Van’da DBP’nin “Kürt ulusal birliğine” ilişkin yapacağı açıklama nedeniyle Feqiyê Teyran Parkı sabahın erken saatlerinden itibaren polis tarafından ablukaya alındı. Demokratik Toplum Kongresi (DTK) Eşbaşkanı Bedran Öztürk, DBP Eş Genel Başkanları Saliha Aydeniz ve Keskin Bayındır ile çok sayıda HDP’li milletvekili açıklamanın yapılacağı parka geldi.
Parka girişler engellendi
Polis, heyeti de abluka altına alarak, ara sokakların tümünü kapattı. Polis parkta açıklama yapılmasına izin vermedi. Parka girişlerine engel olunan yüzlerce kişi ara sokaklarda toplandı.
Kitle yürüyüşe geçti
Uzun bir süre devam eden bekleyişin ardından kitle ile polisler arasında yer yer gerginlik yaşandı. Parkta açıklamaya izin verilmemesi ve yapılan görüşmelerden sonuç alınmaması üzerine HDP’liler, yüzlerce kişiyle partinin İpekyolu İlçe Örgütü binasına doğru yürüyüşe geçti.
Gaz bombası ve tazyikli suyla müdahale
Sloganlar eşliğinde yürüyen kitleye, polis Beşyol’da gaz bombası ve tazyikli suyla müdahale etti. Sloganlarla karşılık veren kitle bir süre sonra parti binası önüne geçti. Müdahaleye rağmen kitle parti binası önünde bir araya gelerek açıklama yaptı. Ortak metnin Kürtçesini DTK Eşbaşkanı Bedran Öztürk, Türkçesini ise DBP Eş Genel Başkanı Saliha Aydeniz okudu.

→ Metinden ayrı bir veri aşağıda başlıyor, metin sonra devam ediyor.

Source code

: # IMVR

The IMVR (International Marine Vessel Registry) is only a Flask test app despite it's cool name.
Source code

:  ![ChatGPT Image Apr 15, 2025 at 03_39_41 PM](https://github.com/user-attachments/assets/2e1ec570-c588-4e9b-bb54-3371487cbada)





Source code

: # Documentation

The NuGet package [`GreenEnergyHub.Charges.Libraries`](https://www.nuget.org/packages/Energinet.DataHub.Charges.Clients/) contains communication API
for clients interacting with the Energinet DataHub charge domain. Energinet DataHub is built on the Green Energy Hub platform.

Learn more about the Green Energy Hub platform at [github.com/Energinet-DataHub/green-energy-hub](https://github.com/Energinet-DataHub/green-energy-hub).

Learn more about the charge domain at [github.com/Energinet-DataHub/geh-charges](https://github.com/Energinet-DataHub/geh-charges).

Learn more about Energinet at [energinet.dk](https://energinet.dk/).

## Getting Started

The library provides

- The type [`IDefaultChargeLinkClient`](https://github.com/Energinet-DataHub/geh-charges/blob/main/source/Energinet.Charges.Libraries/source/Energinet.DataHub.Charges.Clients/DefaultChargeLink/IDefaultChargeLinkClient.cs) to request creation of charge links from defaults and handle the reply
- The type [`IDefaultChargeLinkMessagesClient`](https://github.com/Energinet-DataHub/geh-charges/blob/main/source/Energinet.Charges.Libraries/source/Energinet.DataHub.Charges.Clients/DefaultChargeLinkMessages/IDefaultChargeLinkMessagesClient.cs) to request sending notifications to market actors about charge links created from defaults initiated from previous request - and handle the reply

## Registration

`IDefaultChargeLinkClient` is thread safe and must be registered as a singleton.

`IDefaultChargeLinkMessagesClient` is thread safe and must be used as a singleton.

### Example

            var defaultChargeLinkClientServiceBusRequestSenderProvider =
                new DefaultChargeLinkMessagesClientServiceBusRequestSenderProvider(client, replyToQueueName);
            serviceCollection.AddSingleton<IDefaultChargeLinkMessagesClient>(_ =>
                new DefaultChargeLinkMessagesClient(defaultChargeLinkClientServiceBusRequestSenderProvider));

‘Hiçbir Kürdün bir başka Kürdün kanını akıtmaması gerekiyor’
Hiçbir Kürdün ne siyaseten ne de sosyal meseleler bağlamında artık bir başka Kürdün kanını akıtmaması gerektiğinin belirtildiği açıklamada, şu ifadeler yer aldı:
“Hiçbir Kürt bir başka Kürde kötülük yapmamalı, bölgesel ve hegemon devletlerin çıkarları için hiçbir Kürt gücü diğer bir Kürt gücünü hedef almamalıdır. Kazanmak, başarmak ve haklı olmak istiyorsak, başka halklarla kardeş olmak istiyorsak, başka güçlerle diplomatik ilişki kurmak istiyorsak öncelikle bunu kendi içimizde başarmak ve başlatmak zorundayız.”

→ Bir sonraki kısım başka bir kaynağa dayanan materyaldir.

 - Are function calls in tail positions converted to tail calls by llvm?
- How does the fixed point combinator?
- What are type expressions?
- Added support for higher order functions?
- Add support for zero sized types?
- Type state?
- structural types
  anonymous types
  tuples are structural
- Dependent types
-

‘Kürtlere düşmanlık edenlerin artık kaybettiği görülmek zorunda’
Kürtlere düşmanlık edenlerin de artık kaybettiğini tüm Türkiye halkları ve dünyanın görmek zorunda olduğunun ifade edildiği açıklamada, şu çağrı yer aldı:
“Biz de buradan seslenmek istiyoruz. Sayın Demirtaş başta olmak üzere rehin alınan tüm siyasi tutsakları derhal serbest bırakın. Kurumlarımız üzerinde yürüttüğünüz hukuksuz uygulamalardan vazgeçin. AİHM kararını uygulayın ve siyasi zeminde sadece siyaseten Kürtlerle rekabet etmeyi deneyin. Bunun dışındaki tüm yöntemler bizim için gayri meşrudur. Bu bağlamda tüm demokratik çevreleri bu kararın uygulanması için duyarlı olmaya çağırıyoruz.”